Только ведь людям совсем оставаться без сна невозможно.
Так уж назначено нам, ведь у каждого есть эта учесть,
Что от бессмертных богов дана смертным земли хлебородной».
(21:152-156)
«Нет, друзья, я не могу! Пусть другие попробуют силу!
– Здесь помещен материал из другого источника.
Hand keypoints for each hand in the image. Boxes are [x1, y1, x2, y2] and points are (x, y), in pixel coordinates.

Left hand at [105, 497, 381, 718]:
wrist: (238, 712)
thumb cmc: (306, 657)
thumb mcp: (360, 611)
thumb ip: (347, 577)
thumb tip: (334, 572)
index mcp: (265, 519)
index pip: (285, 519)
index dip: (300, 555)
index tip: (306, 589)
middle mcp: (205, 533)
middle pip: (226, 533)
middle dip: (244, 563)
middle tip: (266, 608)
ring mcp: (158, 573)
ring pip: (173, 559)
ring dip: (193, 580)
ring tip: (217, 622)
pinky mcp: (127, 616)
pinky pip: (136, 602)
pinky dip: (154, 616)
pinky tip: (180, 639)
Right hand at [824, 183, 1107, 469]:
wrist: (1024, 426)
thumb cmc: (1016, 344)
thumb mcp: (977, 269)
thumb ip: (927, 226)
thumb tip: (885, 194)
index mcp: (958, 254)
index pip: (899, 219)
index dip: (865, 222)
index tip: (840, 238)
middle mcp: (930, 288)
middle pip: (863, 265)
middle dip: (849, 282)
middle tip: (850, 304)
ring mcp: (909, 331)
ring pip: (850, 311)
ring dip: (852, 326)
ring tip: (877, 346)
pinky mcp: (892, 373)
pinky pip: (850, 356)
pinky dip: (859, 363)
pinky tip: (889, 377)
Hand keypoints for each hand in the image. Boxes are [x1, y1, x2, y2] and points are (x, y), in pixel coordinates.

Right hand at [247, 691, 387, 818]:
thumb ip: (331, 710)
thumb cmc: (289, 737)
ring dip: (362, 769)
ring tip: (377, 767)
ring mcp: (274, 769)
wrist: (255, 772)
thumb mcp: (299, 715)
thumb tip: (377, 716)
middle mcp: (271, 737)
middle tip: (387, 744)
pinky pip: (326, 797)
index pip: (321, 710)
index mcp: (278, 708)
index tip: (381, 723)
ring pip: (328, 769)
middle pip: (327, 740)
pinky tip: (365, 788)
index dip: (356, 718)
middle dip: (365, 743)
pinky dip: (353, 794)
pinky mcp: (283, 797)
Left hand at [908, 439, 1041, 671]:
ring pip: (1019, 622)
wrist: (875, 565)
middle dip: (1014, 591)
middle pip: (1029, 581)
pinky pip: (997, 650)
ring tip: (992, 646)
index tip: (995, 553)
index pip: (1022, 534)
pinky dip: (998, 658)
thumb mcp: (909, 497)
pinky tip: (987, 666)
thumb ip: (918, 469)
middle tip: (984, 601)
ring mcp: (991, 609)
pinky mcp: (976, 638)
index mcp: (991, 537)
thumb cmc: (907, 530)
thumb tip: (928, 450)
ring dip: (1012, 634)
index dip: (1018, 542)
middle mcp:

Многих из нас этот лук и награды лишит, и дыханья,
Жизни самой. Только, всё ж лучше смерть свою встретить достойно,
[155] Чем дальше жизнь продолжать, потеряв всё, к чему так стремился,
Из-за чего каждый день мы сюда приходили в надежде».
(21:294)
«Кто много пьёт, тому бед принесёт вино множество разных!»
(22:289)
«Речи оставь для богов! Ведь они тебя лучше намного».
(22:372-374)
«Ладно, не бойся! Тебя сохранил он и спас, чтоб отныне
Сам ты узнал на себе, и другим говорил, поучая,
Что всем полезней дела только добрые, а не плохие!»
(23:12-13)
«Могут рассудка лишать боги даже разумнейших смертных,
Глупых же могут они хоть на время мудрейшими сделать».
(24:63-65)
«Целых семнадцать там дней и ночей над тобой лили слёзы
Боги бессмертные и люди смертные в горькой печали!
На восемнадцатый день был огню ты торжественно предан».
(24:400-401)
«О, милый друг, наконец, ты вернулся! Мы так тебя ждали!
И уж отчаялись ждать. Но тебя привели сами боги!»
(24:481)
«Делай, как хочешь сама. Я скажу лишь, как было бы лучше».